Create Swift account for readonly access to ML models
Closed, ResolvedPublic

Description

Similar to T280773, we'd like to add an account for readonly access to the ML models stored on Thanos Swift (and in the future, the MOSS cluster). The existing account/user (mlserve:prod) would continue to be used to upload models to the storage bucket.

Naming is a bit tricky (also because I don't know conventions used here all that well. One option would be mlserve:readonly, and we'd clean up the mlserve:prod name into something more useful/accurate later.

On the puppet side, changes 682097 and 682125 plus one for the actually-private repo would follow once we have hashed out the name. One question here is what values access can have to make an account have read-only access.

Event Timeline

@MatthewVernon hi! Do you have any guidance about how to proceed?
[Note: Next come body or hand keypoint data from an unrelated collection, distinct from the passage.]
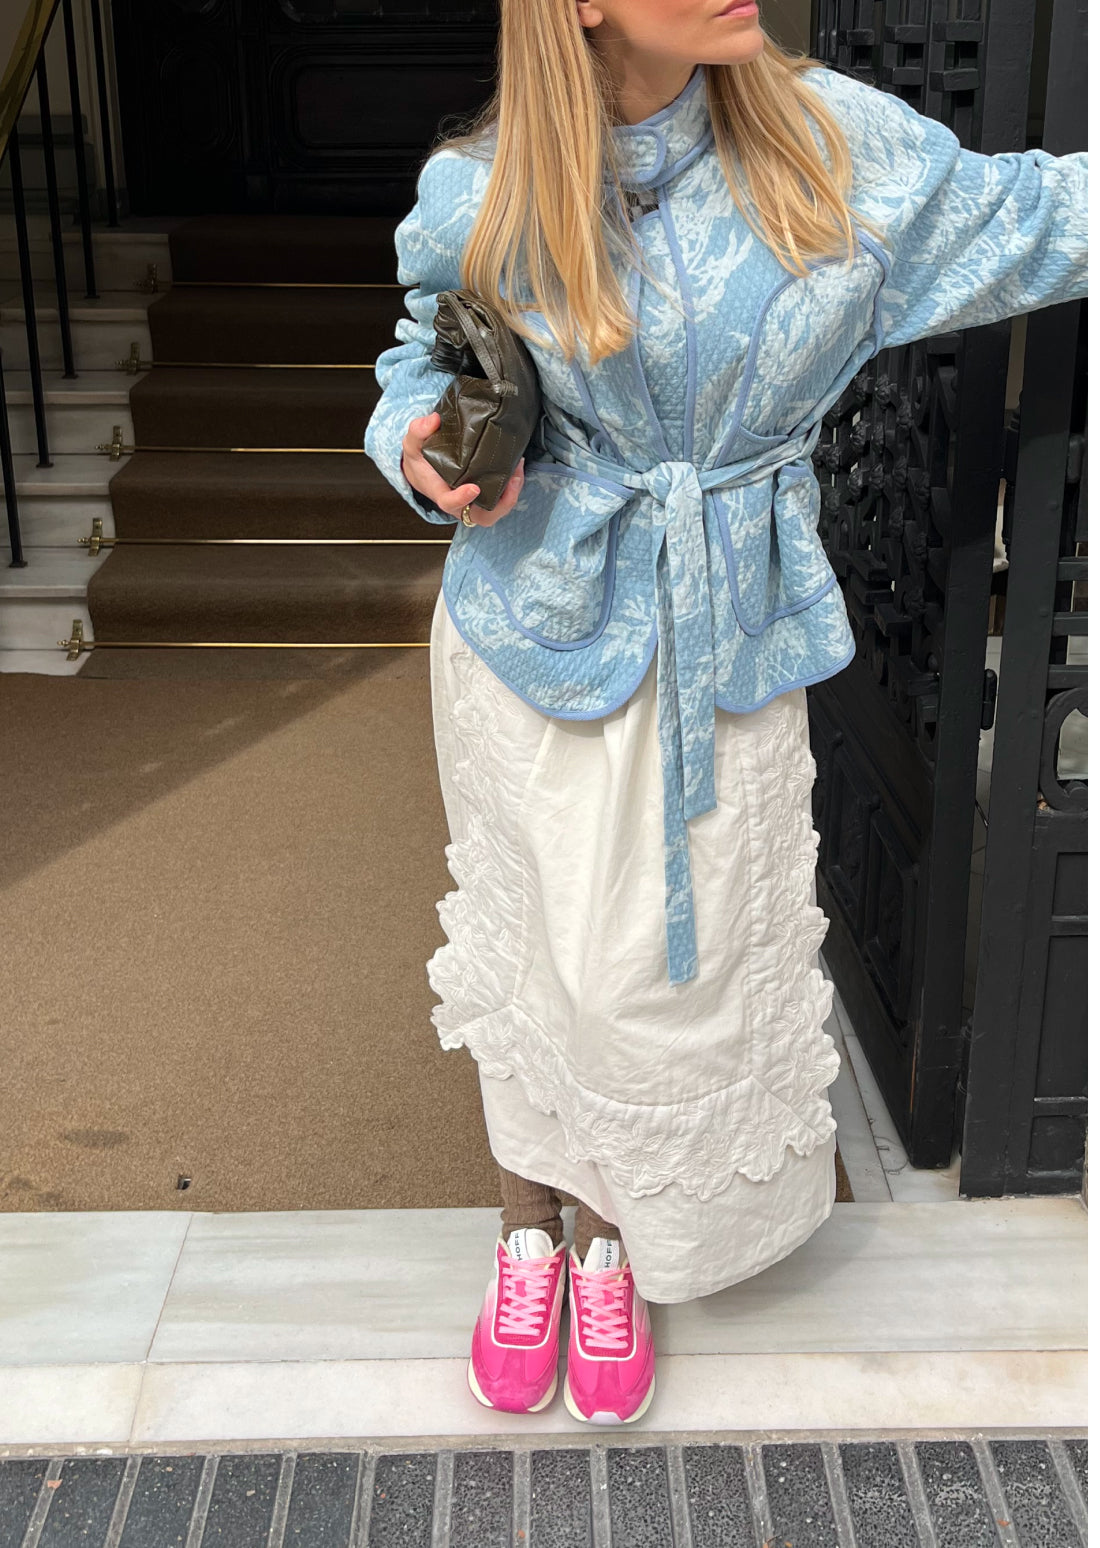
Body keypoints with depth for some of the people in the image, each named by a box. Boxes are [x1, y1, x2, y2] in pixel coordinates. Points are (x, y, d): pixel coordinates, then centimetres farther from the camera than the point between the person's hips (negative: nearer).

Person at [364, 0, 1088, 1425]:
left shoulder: (832, 141, -7)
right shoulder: (483, 198, -9)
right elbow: (425, 357, 9)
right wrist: (422, 452, -13)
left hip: (726, 646, 1)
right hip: (535, 622, 0)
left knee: (666, 964, 7)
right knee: (533, 938, 10)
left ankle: (613, 1249, 35)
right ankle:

Change 810840 had a related patch set uploaded (by Elukey; author: Elukey):

[operations/puppet@production] profile::thanos::swift: add a read only account for ml-serve

https://gerrit.wikimedia.org/r/810840

Change 810926 had a related patch set uploaded (by Elukey; author: Elukey):

[labs/private@master] profile::thanos::swift: add mlserve_ro account

https://gerrit.wikimedia.org/r/810926

Change 810926 merged by Elukey:

[labs/private@master] profile::thanos::swift: add mlserve_ro account

https://gerrit.wikimedia.org/r/810926

Change 810840 merged by Elukey:

[operations/puppet@production] profile::thanos::swift: add a read only account for ml-serve

https://gerrit.wikimedia.org/r/810840

Mentioned in SAL (#wikimedia-operations) [2022-07-04T14:19:43Z] <elukey> roll restart of thanos-fe's proxy to pick up a new account - T311628

The new mlserve:ro account has been added, but if I try to use s3cmd with the new credentials I get an error:

elukey@stat1004:~$ sudo s3cmd -c test.cfg get s3://wmf-ml-models/goodfaith/enwiki/20220214192144/model.bin --force 
download: 's3://wmf-ml-models/goodfaith/enwiki/20220214192144/model.bin' -> './model.bin'  [1 of 1]
ERROR: S3 error: 500 (InternalError): unexpected status code 409

In the logs the 409 seems originated by a 403, so the new account is not able to read anything.

Filippo applied the following rule and everything now works:

swift post wmf-ml-models+segments -r 'mlserve:ro'

I had previously only added:

swift post wmf-ml-models -r "mlserve:ro"

Tried to upload a model with the new read only account and I got access denied (good):

elukey@stat1004:~$ sudo s3cmd -c test.cfg put model.bin s3://wmf-ml-models/test/model.bin
upload: 'model.bin' -> 's3://wmf-ml-models/test/model.bin'  [1 of 1]
  2752512 of 10351347    26% in    0s     3.51 MB/s  failed
  2752512 of 10351347    26% in    1s     2.51 MB/s  done
ERROR: S3 error: 403 (AccessDenied): Access Denied.
elukey claimed this task.

All working! Added the new account to the ML staging cluster, and it worked nicely. We'll move away from the admin account in prod as well. Thanks!